Extrait fourni:
========================================================================

Portant sur les vingt plus grands établissements de l’UE, l’étude d’une ONG britannique affirme ce mercredi 22 novembre qu’aucune donnée ne permet de vérifier si leurs investissements «verts» participent réellement à la transition écologique.
Une agence du Crédit agricole à Nantes taguée par des activistes du mouvement écologiste Extinction Rebellion, en mai. (Maylis Rolland/Hans Lucas.AFP)
publié le 22 novembre 2023 à 19h00

Les vingt plus grandes banques européennes ne cessent de vanter leurs accomplissements en matière de «finance verte». L’ONG britannique ShareAction, spécialisée dans la promotion de l’investissement «responsable», démontre que ce n’est pas tout à fait vrai. A tout le moins, son étude publiée ce mercredi 22 novembre, pointe qu’aucune donnée ne permet de confirmer cette vertu écolo. Le directeur de recherche pour l’ONG et coauteur du rapport, Xavier Lerin, affirme ainsi que «d’après les déclarations des banques elles-mêmes et les objectifs qu’elles se fixent, il n’est pas clair si elles fournissent réellement le financement nécessaire à la transition».

L’étude note que si toutes ces banques se fixent des objectifs ou rendent compte de leurs activités dans la finance verte, elles ne publient le plus souvent pas le détail de leurs calculs et n’hésitent pas à comptabiliser certaines activités contestables dans les financements verts.

Le Crédit agricole compte le gaz comme une énergie «verte»

========================================================================

Documents fournis:

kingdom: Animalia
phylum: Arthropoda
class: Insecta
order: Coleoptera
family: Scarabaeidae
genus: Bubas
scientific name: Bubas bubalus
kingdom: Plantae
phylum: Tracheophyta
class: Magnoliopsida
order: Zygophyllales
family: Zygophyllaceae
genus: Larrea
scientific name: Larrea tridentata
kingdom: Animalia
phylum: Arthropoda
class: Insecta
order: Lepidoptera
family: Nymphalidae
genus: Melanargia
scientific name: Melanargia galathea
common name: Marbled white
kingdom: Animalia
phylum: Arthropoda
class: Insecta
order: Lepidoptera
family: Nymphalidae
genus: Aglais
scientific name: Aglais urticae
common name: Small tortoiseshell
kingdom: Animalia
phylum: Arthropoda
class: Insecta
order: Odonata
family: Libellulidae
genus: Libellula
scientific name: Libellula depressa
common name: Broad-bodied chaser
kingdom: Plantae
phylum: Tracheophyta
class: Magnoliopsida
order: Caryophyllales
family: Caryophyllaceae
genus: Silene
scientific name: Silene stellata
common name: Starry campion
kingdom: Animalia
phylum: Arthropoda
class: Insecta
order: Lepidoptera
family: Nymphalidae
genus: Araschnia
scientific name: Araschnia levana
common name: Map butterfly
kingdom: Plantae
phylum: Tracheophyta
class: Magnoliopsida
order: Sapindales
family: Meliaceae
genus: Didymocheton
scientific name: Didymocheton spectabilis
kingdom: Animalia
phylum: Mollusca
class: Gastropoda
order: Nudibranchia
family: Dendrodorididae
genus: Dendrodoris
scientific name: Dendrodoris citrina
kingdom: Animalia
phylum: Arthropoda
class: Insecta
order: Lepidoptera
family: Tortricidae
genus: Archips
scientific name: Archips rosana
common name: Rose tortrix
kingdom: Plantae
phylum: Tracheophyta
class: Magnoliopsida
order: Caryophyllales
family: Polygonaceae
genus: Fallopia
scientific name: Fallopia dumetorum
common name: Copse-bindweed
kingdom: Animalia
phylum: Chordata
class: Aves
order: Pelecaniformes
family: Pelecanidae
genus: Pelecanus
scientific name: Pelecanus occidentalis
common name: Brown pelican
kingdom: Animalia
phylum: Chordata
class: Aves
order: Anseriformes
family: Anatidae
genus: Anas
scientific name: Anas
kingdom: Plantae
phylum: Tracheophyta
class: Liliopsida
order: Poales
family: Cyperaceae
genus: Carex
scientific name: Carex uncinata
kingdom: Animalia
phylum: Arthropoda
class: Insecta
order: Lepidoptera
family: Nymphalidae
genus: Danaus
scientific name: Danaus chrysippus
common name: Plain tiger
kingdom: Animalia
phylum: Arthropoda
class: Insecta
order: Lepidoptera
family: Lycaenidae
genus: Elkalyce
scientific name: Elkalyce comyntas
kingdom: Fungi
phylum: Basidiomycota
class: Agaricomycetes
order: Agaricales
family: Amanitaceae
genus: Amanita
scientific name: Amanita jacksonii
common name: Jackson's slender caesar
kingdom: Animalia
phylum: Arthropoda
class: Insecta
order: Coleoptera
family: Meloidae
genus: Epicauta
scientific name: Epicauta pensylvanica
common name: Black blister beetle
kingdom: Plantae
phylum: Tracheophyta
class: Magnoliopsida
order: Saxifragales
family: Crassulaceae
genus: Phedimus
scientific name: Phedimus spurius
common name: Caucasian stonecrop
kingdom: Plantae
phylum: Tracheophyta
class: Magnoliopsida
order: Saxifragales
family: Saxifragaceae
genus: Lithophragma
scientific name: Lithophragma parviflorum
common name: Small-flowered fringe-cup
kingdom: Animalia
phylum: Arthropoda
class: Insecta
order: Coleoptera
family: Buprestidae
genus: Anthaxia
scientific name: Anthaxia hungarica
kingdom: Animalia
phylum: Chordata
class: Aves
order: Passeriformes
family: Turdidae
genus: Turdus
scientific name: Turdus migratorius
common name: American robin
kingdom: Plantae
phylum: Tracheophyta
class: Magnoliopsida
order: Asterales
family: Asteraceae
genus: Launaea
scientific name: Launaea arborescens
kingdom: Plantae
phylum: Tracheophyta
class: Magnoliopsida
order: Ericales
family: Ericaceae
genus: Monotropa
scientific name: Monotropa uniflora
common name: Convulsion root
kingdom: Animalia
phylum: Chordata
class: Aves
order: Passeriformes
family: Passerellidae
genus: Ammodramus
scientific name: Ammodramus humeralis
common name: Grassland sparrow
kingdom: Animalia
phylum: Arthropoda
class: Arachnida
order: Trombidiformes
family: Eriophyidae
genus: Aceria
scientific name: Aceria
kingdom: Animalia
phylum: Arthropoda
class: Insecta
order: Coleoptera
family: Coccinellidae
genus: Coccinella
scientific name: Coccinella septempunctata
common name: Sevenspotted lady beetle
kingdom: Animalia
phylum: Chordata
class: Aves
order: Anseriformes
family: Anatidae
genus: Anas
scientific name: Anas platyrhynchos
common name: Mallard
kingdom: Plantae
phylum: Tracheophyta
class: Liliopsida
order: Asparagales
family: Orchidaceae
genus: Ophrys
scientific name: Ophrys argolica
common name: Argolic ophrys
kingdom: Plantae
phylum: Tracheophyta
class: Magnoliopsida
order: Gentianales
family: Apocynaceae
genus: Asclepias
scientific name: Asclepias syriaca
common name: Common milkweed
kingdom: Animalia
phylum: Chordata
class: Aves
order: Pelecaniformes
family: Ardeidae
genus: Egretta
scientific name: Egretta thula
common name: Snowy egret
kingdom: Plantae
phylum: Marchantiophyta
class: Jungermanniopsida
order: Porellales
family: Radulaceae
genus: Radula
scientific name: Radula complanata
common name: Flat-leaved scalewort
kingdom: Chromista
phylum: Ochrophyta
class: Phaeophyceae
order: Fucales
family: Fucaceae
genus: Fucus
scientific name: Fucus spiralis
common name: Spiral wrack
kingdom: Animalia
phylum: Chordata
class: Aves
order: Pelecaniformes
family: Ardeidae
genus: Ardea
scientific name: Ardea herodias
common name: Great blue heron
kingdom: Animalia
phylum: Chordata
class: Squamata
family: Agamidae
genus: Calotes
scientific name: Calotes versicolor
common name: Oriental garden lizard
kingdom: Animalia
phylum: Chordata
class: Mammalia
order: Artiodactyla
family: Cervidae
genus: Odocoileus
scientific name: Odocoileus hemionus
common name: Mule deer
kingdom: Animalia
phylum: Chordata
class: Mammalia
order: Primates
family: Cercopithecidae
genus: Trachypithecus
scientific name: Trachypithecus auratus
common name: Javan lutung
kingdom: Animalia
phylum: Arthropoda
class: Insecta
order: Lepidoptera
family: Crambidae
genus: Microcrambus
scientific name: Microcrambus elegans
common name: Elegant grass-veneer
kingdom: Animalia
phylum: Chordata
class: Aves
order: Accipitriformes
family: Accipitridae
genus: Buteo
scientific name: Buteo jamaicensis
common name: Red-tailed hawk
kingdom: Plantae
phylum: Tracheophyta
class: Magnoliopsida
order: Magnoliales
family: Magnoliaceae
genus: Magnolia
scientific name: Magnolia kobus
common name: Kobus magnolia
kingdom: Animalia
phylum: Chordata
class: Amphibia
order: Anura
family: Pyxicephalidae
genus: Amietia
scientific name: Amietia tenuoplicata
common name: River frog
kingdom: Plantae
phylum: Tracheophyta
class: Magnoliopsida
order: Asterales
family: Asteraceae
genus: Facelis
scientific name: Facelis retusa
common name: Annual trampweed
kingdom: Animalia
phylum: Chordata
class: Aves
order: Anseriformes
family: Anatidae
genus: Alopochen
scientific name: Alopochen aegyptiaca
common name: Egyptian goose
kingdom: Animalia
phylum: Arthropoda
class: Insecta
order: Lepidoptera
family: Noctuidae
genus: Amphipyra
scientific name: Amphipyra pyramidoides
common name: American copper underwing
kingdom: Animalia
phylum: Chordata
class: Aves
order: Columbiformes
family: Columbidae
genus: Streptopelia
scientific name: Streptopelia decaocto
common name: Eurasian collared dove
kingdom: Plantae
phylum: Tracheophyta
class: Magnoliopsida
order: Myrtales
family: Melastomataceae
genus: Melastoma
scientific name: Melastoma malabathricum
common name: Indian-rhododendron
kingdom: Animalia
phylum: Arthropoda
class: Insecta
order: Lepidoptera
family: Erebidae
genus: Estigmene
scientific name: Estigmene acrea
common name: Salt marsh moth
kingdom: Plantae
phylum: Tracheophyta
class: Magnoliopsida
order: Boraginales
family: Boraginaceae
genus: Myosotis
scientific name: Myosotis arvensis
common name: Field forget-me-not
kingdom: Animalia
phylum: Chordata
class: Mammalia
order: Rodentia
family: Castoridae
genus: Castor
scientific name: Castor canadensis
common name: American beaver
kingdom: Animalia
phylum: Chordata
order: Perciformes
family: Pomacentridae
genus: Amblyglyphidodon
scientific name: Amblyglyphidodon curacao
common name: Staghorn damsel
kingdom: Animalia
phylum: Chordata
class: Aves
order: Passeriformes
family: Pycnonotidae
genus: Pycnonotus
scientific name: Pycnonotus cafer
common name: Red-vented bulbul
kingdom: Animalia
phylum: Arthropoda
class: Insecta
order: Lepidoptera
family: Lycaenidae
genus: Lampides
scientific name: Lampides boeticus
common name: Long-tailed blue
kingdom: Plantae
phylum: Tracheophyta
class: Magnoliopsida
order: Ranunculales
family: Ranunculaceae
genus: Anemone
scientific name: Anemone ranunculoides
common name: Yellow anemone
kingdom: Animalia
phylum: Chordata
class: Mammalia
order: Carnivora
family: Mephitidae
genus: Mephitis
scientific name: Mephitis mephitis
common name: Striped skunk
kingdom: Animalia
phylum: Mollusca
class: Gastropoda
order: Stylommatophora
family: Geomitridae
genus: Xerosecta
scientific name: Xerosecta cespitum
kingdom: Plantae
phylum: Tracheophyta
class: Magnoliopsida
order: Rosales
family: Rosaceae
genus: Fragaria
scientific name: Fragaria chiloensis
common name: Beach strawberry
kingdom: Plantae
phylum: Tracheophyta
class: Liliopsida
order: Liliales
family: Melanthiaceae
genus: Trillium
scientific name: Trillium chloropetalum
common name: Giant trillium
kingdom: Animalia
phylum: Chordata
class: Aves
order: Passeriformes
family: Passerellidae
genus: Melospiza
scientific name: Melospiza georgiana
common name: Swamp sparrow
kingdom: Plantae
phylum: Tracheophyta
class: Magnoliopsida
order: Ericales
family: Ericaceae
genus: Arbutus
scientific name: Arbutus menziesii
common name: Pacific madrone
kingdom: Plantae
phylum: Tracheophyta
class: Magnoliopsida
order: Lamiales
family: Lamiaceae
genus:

========================================================================

Consigne:
Répondez aux questions suivantes à partir de l'extrait sur la finance verte des banques européennes.
1. Quelle ONG a publié l'étude ?
2. Combien de banques l'étude examine-t-elle ?
3. Quelle énergie le Crédit agricole compte-t-il comme « verte » ?

Réponse:
1. L'étude a été publiée par l'ONG britannique ShareAction.
2. L'étude examine les vingt plus grandes banques européennes.
3. Le Crédit agricole compte le gaz comme une énergie « verte ».